Дядя еле заметно кивнул. Он смотрел перед собой, полностью посвященный тому, чтобы вовремя переставлять палку. Шли они, впрочем, быстрей, чем можно было бы ожидать. Ати тоже взглянул вперед. Дом с каждым шагом становился ближе. Новизна происходящего заставила выглядеть по-новому и его.
Отец Ати, торговец, приплыл в Фер-Сиальце двадцать с лишним лет назад. Смелая его мечта состояла в том, чтобы получить разрешение привозить товары и увозить кое-какие из местных. Получить такое разрешение из чужестранцев удавалось немногим, однако Болус Кориса надеялся на свою удачу. И удача не подвела его, но потребовала кое-чего взамен. Так Болус оставил родные земли и поселился в Силаце.
Он не строил себе дом сызнова, но тот, который купил, изменил. Ати не понимал до конца истоков этой инакости, но не мог не замечать отличия от прочего, что видел вокруг.
Высокий, двухэтажный, дом был самым богатым на улице — и на соседних двух. Толстые беленые стены, крашеные красной краской наличники и черепичная крыша блюли традиции Фер-Сиальце, но не сад. Не сад, полный растений, которые отец выписал из родной страны, и не дорожки сада. Те были каменными, совсем простыми. Окна, напротив, каждое украшала кованая решетка с неместным узором.
Перед порогом, как и везде в округе, переливался орнамент из шепти. Но самый порог пересекала прибитая корабельными гвоздями железная лента. Как говорил отец, на удачу. Ати перешагнул ее и хлопнул в ладоши, подзывая слуг.

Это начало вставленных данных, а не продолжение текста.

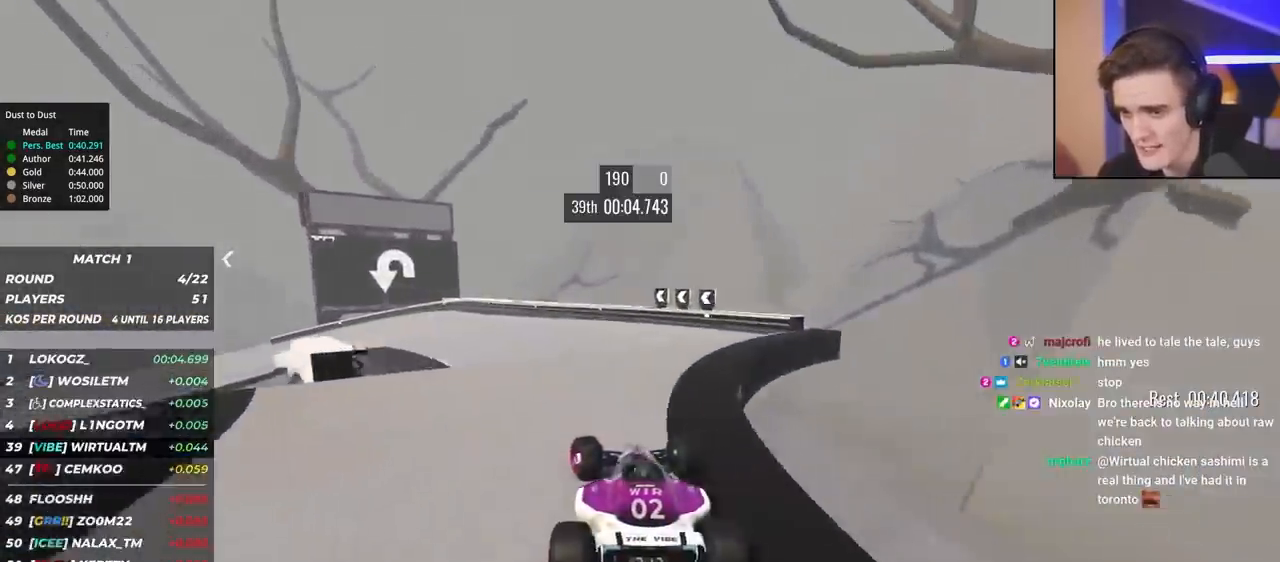
{"keys": ["brake", "left", "up"], "events": [[217, "left", "up"], [267, "brake", "down"], [267, "left", "down"]]}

— Помню ее, — прошептал Лайлин, остановившись перед лентой. — Помню. Сам клал.
Шепти блестели под его запыленными сандалиями. Между перекрестьями ремешков Ати тоже заметил язвы. Дядя стоял секунду, другую, а потом втянул воздух, всем весом оперся на палку и, словно борясь с чем-то, ступил в дом.
Одновременно в коридор выбежала одна из девушек, самая младшая. Она в ужасе посмотрела на человека на пороге.

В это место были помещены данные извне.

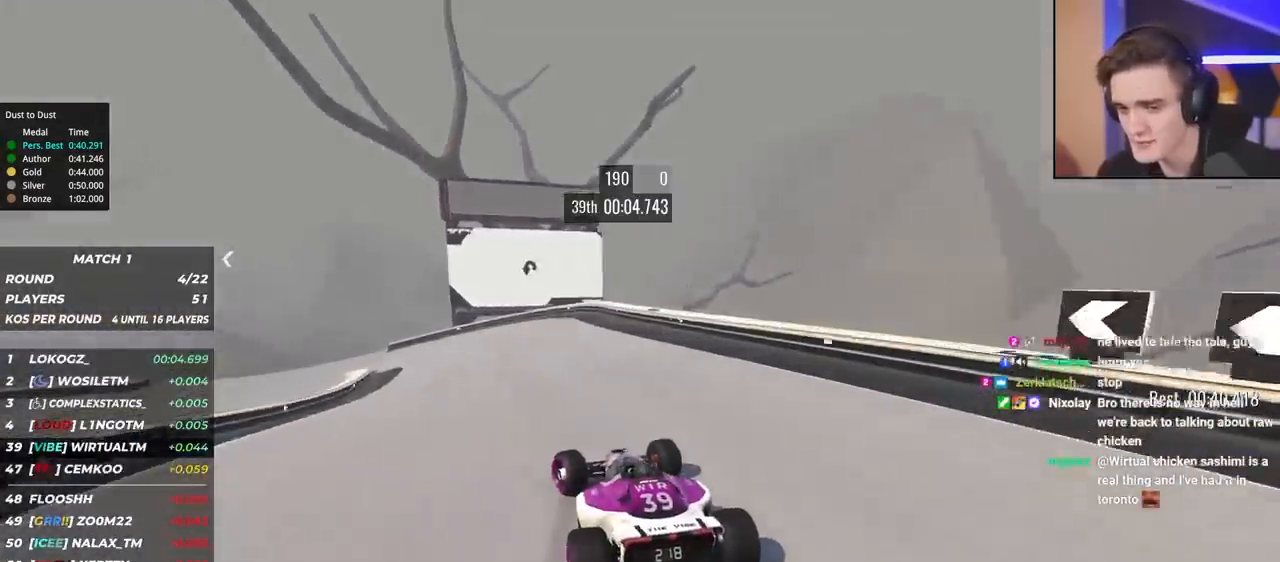
{"keys": ["brake", "left", "up"], "events": [[50, "brake", "up"], [133, "brake", "down"], [133, "left", "up"], [183, "left", "down"]]}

— Это брат отца, Лайлин, — объяснил Ати. — Он наш гость и он болен. Я отведу ему зеленую комнату. Принеси все, что ему может понадобиться.
Девушка кивнула, напоследок испуганно оглянулась и исчезла.
— Идем, я повожу тебя, — обратился он к дяде.
Но тот качнул головой.
— Я помню, где это.
И, опередив Ати, двинулся по коридору.
Усилие далось ему нелегко. Комната находилась за первым же поворотом, но, едва они достигли ее, Лайлин рухнул на кушетку при входе. Рука, сжимавшая палку, дрожала. Он уронил голову и медленно, тяжело дышал.
— Отдохни пока, — сказал Ати, потому что чувствовал себя обязанным нарушить тишину. — Я зайду к тебе позже.
Он подумал уже, что его не слышат, когда дядя вздрогнул и выпрямился.
— Нет. Нет, подожди. Я должен тебе что-то сказать, — резко начал он, но тут силы снова оставили его.
Какое-то время Лайлин боролся с собой, но проиграл.
— Через час. Зайди ко мне через час, — сдался он.
Ати кивнул и, ничего не понимая, вышел.
Вернулся он, как и обещал, час спустя. Это время прошло для него беспокойно, но не зря. Оставшись один, он долго ходил из стороны в сторону. Хотел бы взяться за работу, но понимал, что стало не до того. Накрытый платком стол звал к себе, однако Ати не мог ответить. Против привычки взбудораженный, он рылся в памяти в поисках всего, что там хранилось о дяде. Нашел до прискорбия мало. Спроси кто его накануне о родне со стороны отца, Лайлин был бы не первым, кого он бы назвал.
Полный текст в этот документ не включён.